During the study, the researchers recorded the brain activities of the participants using functional Magnetic Resonance Imaging (fMRI) with a high magnetic field (7 Tesla). Using this method, brain activity can be observed by measuring the blood oxygenation in the brain: the more oxygen that is required, the more that particular area of the brain is used.
During one scanning session, the participants heard the pseudo-words and were asked to identify the phonemes /p/,/t/t/ or /k/. In another session, they were expected to say whether the pseudo-words were read by voice 1, 2, or 3. During the evaluation, the scientists first analyzed the pseudo-words. They examined differences in frequency (high/low), temporal modulation (how quickly the sounds change over time), and spectral modulation (how the energy is spread across various frequencies). They found that high spectral modulations were best at differentiating between the voices. Fast temporal modulations paired with low spectral modulations were best at differentiating between the phonemes.
Different reactions of the brain
In the next step, the researchers used computer models to analyze the fMRI reactions, i.e. the brain activity in the auditory cortex while it was busy with processing the sounds during the two tasks. “The results show large similarities between the task information in the sounds themselves and the fMRI neural data,” says Golestani. To be precise, the auditory cortex amplified the higher spectral modulations when the participants had to concentrate on the voices. As for the phonemes, the cortex responded better to the fast temporal modulations and to the low spectral modulations.

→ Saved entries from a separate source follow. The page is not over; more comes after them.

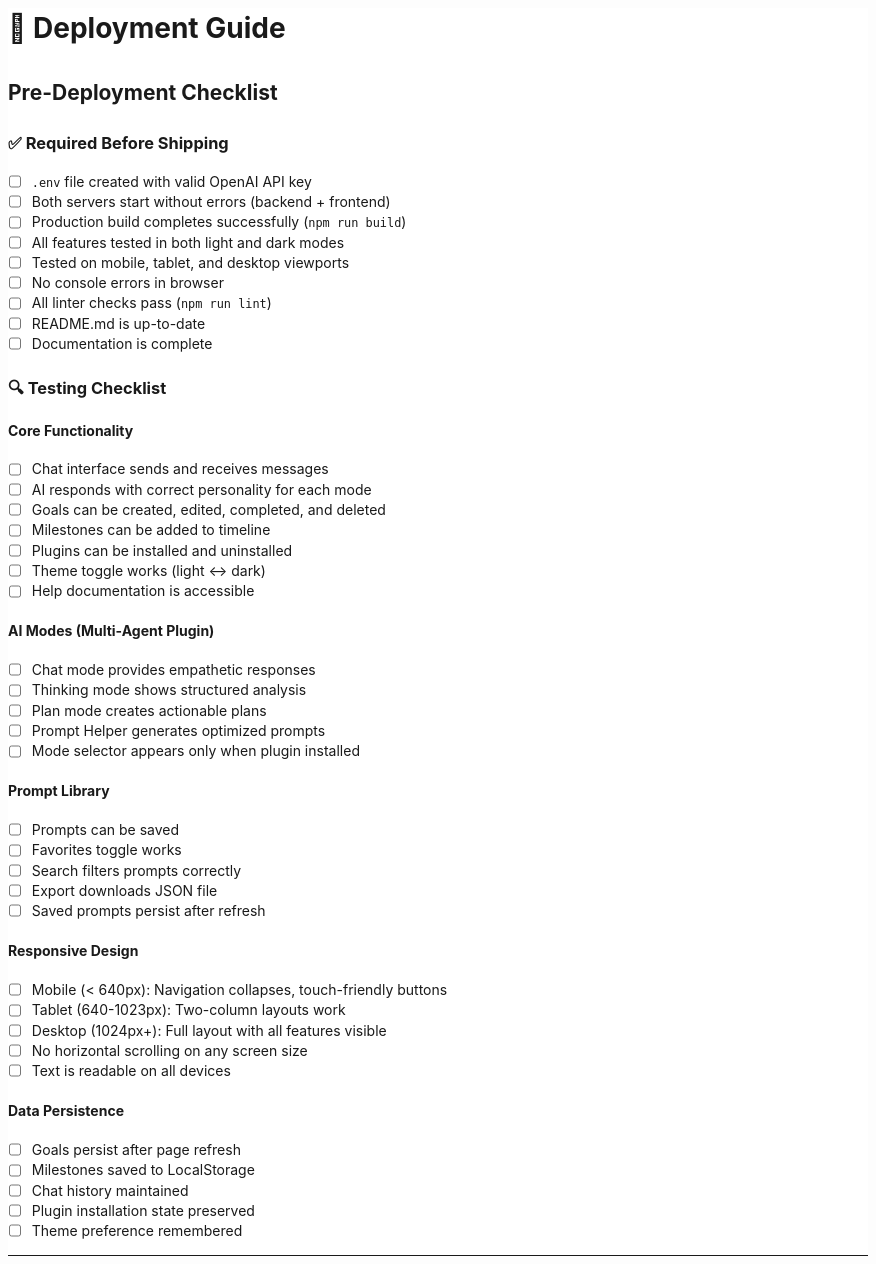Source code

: # 🚀 Deployment Guide

## Pre-Deployment Checklist

### ✅ Required Before Shipping

- [ ] `.env` file created with valid OpenAI API key
- [ ] Both servers start without errors (backend + frontend)
- [ ] Production build completes successfully (`npm run build`)
- [ ] All features tested in both light and dark modes
- [ ] Tested on mobile, tablet, and desktop viewports
- [ ] No console errors in browser
- [ ] All linter checks pass (`npm run lint`)
- [ ] README.md is up-to-date
- [ ] Documentation is complete

### 🔍 Testing Checklist

#### Core Functionality
- [ ] Chat interface sends and receives messages
- [ ] AI responds with correct personality for each mode
- [ ] Goals can be created, edited, completed, and deleted
- [ ] Milestones can be added to timeline
- [ ] Plugins can be installed and uninstalled
- [ ] Theme toggle works (light ↔ dark)
- [ ] Help documentation is accessible

#### AI Modes (Multi-Agent Plugin)
- [ ] Chat mode provides empathetic responses
- [ ] Thinking mode shows structured analysis
- [ ] Plan mode creates actionable plans
- [ ] Prompt Helper generates optimized prompts
- [ ] Mode selector appears only when plugin installed

#### Prompt Library
- [ ] Prompts can be saved
- [ ] Favorites toggle works
- [ ] Search filters prompts correctly
- [ ] Export downloads JSON file
- [ ] Saved prompts persist after refresh

#### Responsive Design
- [ ] Mobile (< 640px): Navigation collapses, touch-friendly buttons
- [ ] Tablet (640-1023px): Two-column layouts work
- [ ] Desktop (1024px+): Full layout with all features visible
- [ ] No horizontal scrolling on any screen size
- [ ] Text is readable on all devices

#### Data Persistence
- [ ] Goals persist after page refresh
- [ ] Milestones saved to LocalStorage
- [ ] Chat history maintained
- [ ] Plugin installation state preserved
- [ ] Theme preference remembered

---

“This is the first time that it’s been demonstrated in humans while using non-invasive methods, that the brain adapts to the task at hand in a manner that’s consistent with the acoustic information that accompanies speech sounds,” Rutten points out. “This will be useful in our future research, especially with regard to processing other levels of language – including semantics, syntax and prosody, topics that we plan to explore in the context of a National Centre of Competence in research on the origin and future of language.”
The results of the study were published in the journal Nature Human Behaviour.